Atrial Fibrillation and Cryptogenic Stroke: Important New Information
By Matthew E. Fink, MD
Professor and Chairman, Department of Neurology, Weill Cornell Medical College, and Neurologist-in-Chief, New York Presbyterian Hospital
SOURCES: Gladstone DJ, et al, for the EMBRACE Investigators and Coordinators. Atrial fibrillation in patients with cryptogenic stroke. N Engl J Med 2014;370:2467-2477.
Kamel H. Editorial. Heart-rhythm monitoring for evaluation of cryptogenic stroke. N Engl J Med 2014;26:2532-2533.
Sanna T, et al, for the CRYSTAL AF Investigators. Cryptogenic stroke and underlying atrial fibrillation. N Engl J Med 2014;370:2478-2486.
Ischemic stroke remains a leading cause of death worldwide, and atrial fibrillation is a major risk factor, increasing the risk of ischemic stroke five-fold in those who have a confirmed diagnosis of atrial fibrillation. Of all ischemic strokes, 20-40% have no identifiable cause and are classified as cryptogenic ischemic strokes. Clinically, it has been suspected that many of these cryptogenic ischemic strokes have the features of cardiogenic embolism, but a clear cause has not been identified, and therefore, the most effective treatment for cardiogenic embolism, full anticoagulation with either warfarin or the newer direct thrombin inhibitors, is not used. If in fact these patients have silent or intermittent atrial fibrillation that has not been identified, they remain at increased risk for recurrent stroke, and standard therapy with antiplatelet medication would be inferior to the use of full anticoagulation. Two recently published randomized trials (CRYSTAL AF and EMBRACE) have shed further light on the value of prolonged cardiac monitoring in patients with cryptogenic stroke, in order to diagnose occult or silent atrial fibrillation.
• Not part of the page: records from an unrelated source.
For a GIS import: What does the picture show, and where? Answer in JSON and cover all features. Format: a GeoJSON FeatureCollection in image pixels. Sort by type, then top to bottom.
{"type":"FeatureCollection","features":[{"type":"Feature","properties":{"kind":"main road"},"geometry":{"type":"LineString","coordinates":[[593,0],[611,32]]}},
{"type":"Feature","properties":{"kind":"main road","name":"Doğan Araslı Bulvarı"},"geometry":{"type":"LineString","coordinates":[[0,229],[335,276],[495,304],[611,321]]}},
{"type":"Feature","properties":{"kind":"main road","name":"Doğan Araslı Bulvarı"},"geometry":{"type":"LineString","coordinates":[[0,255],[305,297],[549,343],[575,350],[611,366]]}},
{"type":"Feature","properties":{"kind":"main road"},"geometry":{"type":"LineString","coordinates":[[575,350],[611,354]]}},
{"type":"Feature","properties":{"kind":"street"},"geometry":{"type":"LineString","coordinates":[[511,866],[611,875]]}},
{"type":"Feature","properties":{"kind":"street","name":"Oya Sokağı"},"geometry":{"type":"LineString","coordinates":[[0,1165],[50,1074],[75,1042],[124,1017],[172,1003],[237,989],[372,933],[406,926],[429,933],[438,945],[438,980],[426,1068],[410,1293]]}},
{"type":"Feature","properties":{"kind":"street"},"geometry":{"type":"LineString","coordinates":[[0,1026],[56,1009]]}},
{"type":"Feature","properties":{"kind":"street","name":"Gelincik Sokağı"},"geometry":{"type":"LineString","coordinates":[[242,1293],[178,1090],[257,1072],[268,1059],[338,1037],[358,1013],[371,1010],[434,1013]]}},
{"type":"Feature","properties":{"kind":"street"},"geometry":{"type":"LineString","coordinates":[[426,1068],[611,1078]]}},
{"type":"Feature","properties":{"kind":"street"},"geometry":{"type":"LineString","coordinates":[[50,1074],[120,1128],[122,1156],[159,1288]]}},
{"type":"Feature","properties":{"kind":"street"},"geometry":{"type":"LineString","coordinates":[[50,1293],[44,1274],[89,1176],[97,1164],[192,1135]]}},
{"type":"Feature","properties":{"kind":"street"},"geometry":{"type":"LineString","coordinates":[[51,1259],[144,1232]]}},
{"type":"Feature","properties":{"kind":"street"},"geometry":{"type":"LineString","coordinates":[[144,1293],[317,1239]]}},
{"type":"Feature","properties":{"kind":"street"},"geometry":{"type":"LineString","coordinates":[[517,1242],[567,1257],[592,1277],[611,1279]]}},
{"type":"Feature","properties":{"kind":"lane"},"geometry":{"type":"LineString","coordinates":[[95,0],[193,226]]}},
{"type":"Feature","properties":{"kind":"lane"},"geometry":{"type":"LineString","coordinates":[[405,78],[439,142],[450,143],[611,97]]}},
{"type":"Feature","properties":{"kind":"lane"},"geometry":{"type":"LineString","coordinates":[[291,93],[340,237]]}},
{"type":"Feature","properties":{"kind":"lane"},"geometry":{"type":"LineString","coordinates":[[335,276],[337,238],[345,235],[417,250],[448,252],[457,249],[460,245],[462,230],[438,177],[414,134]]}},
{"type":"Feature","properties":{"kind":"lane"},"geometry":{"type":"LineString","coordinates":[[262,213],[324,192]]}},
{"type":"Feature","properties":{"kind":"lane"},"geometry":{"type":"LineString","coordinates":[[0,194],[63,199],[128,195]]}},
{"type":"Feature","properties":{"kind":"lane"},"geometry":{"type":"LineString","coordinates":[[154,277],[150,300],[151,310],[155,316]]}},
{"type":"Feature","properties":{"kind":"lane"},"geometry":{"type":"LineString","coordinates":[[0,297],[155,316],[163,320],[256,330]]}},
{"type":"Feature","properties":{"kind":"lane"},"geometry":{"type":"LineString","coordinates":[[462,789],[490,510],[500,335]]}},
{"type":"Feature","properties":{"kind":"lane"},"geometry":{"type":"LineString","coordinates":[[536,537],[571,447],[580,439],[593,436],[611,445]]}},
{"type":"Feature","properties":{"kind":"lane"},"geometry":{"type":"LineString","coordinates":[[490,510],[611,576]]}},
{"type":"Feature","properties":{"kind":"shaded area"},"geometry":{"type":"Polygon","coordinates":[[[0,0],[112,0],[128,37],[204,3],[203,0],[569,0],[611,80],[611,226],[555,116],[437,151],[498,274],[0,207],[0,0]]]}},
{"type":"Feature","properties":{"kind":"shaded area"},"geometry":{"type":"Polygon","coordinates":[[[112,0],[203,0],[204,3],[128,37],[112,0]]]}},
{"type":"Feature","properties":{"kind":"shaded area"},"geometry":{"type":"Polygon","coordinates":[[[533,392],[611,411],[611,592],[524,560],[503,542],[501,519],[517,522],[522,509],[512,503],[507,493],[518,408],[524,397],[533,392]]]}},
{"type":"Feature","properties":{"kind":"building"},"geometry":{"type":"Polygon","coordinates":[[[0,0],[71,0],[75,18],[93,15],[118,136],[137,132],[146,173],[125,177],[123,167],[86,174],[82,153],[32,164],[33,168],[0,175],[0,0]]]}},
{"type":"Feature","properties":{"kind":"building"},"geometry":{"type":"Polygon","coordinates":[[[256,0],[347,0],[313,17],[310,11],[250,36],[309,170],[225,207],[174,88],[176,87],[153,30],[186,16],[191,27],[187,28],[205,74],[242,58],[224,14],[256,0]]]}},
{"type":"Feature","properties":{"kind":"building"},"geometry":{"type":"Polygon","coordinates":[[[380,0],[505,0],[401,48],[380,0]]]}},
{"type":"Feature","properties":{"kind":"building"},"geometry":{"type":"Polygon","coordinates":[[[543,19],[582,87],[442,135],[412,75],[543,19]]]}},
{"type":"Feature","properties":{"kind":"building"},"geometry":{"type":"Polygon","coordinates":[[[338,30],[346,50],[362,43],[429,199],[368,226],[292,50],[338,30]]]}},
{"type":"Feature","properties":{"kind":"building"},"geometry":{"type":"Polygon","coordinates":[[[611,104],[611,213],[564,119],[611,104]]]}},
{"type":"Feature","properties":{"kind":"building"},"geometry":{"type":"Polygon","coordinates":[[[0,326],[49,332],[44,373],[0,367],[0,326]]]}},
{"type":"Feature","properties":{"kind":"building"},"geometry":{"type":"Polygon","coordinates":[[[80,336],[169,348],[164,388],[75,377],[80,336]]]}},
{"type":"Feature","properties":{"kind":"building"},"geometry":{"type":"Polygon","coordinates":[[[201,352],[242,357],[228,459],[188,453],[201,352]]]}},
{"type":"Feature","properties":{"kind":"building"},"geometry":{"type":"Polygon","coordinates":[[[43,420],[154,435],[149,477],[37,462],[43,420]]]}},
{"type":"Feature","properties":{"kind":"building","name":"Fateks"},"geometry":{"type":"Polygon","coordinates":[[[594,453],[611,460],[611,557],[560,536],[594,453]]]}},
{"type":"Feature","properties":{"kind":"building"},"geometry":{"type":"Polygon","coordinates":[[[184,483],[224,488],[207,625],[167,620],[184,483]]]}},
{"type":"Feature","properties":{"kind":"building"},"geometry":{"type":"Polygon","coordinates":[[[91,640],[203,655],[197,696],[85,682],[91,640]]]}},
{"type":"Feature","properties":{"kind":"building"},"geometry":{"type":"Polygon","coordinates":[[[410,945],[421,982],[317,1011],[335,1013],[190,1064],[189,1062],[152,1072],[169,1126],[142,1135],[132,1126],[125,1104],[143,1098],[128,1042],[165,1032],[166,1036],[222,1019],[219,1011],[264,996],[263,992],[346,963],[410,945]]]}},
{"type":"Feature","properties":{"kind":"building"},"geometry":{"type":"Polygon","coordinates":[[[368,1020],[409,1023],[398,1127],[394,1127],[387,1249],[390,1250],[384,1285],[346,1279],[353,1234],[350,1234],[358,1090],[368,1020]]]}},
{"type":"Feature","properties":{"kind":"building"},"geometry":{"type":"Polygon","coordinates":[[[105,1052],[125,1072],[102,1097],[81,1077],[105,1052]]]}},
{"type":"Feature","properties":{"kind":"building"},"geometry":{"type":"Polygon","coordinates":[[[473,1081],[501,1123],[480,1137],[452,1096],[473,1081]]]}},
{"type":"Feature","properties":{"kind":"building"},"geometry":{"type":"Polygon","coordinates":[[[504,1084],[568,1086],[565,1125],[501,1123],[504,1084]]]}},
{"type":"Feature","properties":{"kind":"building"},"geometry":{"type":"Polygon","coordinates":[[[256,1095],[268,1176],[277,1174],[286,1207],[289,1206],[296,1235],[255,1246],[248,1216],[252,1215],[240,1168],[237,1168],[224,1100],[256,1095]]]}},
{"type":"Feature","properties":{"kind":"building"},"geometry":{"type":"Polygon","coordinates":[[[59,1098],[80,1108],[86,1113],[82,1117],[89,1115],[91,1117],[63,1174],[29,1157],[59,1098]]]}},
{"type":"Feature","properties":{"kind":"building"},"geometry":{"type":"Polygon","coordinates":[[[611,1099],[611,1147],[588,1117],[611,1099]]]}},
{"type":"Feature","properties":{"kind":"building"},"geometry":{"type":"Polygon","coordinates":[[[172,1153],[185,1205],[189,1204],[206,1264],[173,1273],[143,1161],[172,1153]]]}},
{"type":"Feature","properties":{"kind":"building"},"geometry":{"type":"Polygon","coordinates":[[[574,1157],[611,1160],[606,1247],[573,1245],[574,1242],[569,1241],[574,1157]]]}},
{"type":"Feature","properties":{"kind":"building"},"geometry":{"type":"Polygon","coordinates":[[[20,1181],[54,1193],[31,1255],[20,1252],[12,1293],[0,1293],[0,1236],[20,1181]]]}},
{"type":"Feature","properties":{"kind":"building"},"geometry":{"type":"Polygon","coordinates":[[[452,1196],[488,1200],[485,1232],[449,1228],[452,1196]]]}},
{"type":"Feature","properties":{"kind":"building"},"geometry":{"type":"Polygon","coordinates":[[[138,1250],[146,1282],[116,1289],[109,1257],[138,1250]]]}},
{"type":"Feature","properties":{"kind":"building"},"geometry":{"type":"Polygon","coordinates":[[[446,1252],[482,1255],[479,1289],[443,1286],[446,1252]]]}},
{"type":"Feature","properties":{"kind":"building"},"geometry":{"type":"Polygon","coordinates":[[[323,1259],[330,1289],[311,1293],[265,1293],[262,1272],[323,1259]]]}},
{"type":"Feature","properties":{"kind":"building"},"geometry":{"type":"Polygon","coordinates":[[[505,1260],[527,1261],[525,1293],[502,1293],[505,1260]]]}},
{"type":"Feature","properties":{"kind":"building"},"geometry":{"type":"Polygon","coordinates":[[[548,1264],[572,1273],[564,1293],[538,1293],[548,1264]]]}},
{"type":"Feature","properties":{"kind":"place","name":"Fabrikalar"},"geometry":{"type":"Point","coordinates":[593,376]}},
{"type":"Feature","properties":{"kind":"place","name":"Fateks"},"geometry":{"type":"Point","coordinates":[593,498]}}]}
CRYSTAL AF was a randomized controlled study of 441 patients over the age of 40 who had a transient ischemic attack (TIA) or ischemic stroke of undetermined cause, and had long-term monitoring with an insertable cardiac loop ECG monitor that remained in place for a minimum of 6 months. The control group received 24 hours of ECG monitoring within 90 days of the index event. The primary endpoint was the time to first detection of atrial fibrillation, and defined as an episode > 30 seconds within 6 months. Secondary endpoint was time to first detection of atrial fibrillation within 12 months. At 6 months, atrial fibrillation was detected in 8.9% of patients in the monitored group vs 1.4% of patients in the control group (P < 0.001). By 12 months, atrial fibrillation was detected in 12.4% of patients in the monitored group vs 2% of patients in the control group (P < 0.001).
EMBRACE was a study of 572 patients 55 years of age or older, without known atrial fibrillation, who had a TIA or cryptogenic ischemic stroke within the previous 6 months and a negative 24-hour ECG monitoring. The patients were then randomized to a second 24-hour monitoring session, or noninvasive ambulatory ECG monitoring with a 30-day event-triggered recorder. The primary endpoint was newly detected atrial fibrillation lasting > 30 seconds within 90 days after randomization. Secondary outcomes included episodes of atrial fibrillation lasting 2.5 minutes or longer and anticoagulation status at 90 days. In the EMBRACE study, atrial fibrillation was detected in 16.1% of the 30-day monitoring group, compared to 3.2% in the control group (P < 0.001). Atrial fibrillation lasting 2.5 minutes or longer was present in 9.9% of the intervention group, compared to 2.5% in the control group (P < 0.001). By 90 days, oral anticoagulant therapy had been prescribed for more patients who were diagnosed with atrial fibrillation in the monitoring group then in the control group (18.6% vs 11.1%; P < 0.01).
Both of these well-designed and well-executed randomized clinical trials clearly demonstrated a significant identification of atrial fibrillation in patients with cryptogenic stroke if they undergo long-term monitoring anywhere from 30 days to 1 year. It is clear from these studies that long-term monitoring should be the standard of care for patients with cryptogenic stroke, although the actual duration of monitoring has yet to be determined. In addition, the best technique for monitoring has not been clearly determined. We should also recognize that the majority of patients do not have atrial fibrillation identified, and therefore we must continue to look for other causes of cryptogenic stroke. Nevertheless, these findings are a major advance in our knowledge and will help to prevent secondary stroke in patients who have cryptogenic ischemic stroke or TIAs.